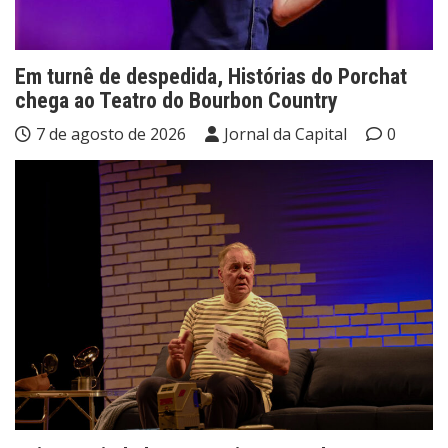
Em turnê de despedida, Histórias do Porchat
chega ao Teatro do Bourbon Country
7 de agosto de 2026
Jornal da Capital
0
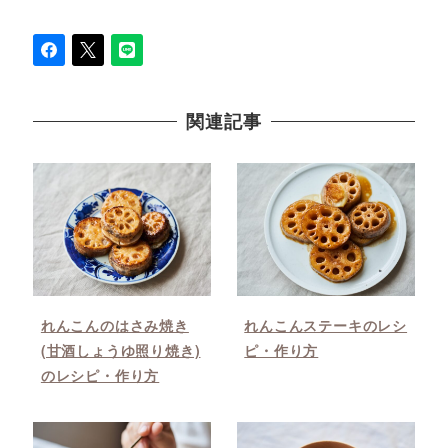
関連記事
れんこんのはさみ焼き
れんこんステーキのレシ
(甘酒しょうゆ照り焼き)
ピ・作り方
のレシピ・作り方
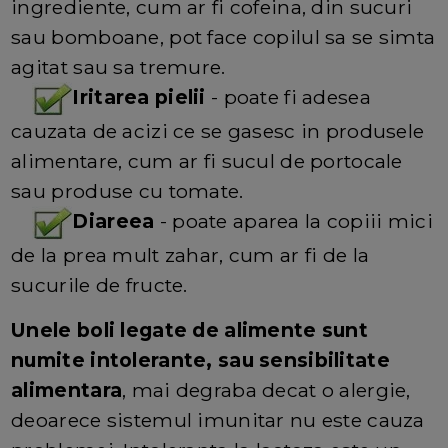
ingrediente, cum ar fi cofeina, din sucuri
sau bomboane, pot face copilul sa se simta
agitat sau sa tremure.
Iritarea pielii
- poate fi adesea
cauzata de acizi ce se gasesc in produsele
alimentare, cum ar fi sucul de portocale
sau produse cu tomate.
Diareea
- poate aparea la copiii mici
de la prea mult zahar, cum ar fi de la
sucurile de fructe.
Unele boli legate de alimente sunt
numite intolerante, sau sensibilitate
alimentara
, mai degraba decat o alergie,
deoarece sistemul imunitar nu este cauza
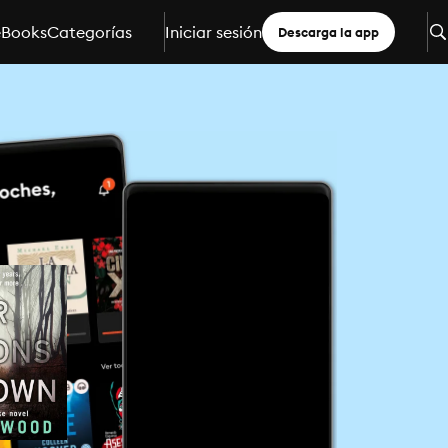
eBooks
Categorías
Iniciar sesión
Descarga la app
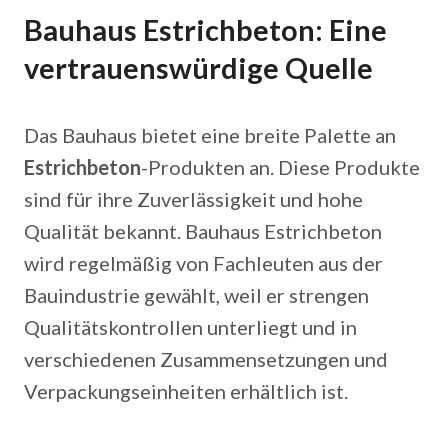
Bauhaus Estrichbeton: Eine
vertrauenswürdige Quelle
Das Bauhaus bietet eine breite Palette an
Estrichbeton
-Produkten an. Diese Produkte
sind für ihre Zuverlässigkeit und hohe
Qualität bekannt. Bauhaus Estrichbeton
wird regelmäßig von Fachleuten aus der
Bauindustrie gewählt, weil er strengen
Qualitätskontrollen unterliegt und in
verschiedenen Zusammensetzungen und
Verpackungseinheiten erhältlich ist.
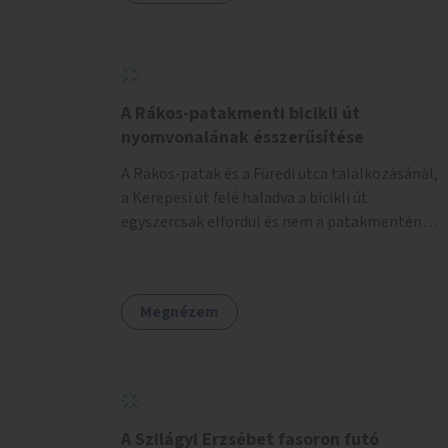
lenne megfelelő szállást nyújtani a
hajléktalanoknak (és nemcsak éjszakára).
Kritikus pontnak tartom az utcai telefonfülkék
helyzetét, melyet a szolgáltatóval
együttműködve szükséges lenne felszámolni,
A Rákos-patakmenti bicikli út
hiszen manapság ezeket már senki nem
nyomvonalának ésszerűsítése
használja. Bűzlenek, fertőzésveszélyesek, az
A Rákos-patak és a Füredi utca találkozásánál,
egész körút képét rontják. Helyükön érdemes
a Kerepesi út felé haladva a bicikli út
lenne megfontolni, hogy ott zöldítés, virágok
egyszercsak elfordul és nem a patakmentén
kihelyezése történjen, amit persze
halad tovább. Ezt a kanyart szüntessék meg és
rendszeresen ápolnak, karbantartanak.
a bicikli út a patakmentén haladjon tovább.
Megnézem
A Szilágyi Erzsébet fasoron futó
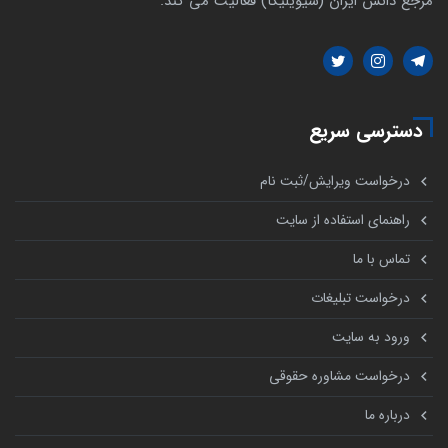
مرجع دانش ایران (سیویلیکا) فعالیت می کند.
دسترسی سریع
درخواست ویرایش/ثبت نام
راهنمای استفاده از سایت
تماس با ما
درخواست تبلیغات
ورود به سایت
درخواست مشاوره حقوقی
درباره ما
- - - - -
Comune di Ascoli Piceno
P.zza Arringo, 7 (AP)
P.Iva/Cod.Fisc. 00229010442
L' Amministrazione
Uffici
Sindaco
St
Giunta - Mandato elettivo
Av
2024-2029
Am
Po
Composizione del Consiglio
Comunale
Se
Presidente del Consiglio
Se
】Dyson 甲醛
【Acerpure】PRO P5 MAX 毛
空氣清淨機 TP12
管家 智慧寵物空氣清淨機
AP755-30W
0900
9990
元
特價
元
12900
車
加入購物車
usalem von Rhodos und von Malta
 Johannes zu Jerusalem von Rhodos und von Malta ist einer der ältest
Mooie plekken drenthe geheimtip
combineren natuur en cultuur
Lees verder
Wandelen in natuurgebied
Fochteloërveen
- - - - -
WORK ORDER:
Copy these lines from the records exactly: start at the line that contains "Bauhaus Estrichbeton: Eine" and end after the line that contains "Verpackungseinheiten erhältlich ist.".

OUTPUT:
Bauhaus Estrichbeton: Eine
vertrauenswürdige Quelle
Das Bauhaus bietet eine breite Palette an
Estrichbeton
-Produkten an. Diese Produkte
sind für ihre Zuverlässigkeit und hohe
Qualität bekannt. Bauhaus Estrichbeton
wird regelmäßig von Fachleuten aus der
Bauindustrie gewählt, weil er strengen
Qualitätskontrollen unterliegt und in
verschiedenen Zusammensetzungen und
Verpackungseinheiten erhältlich ist.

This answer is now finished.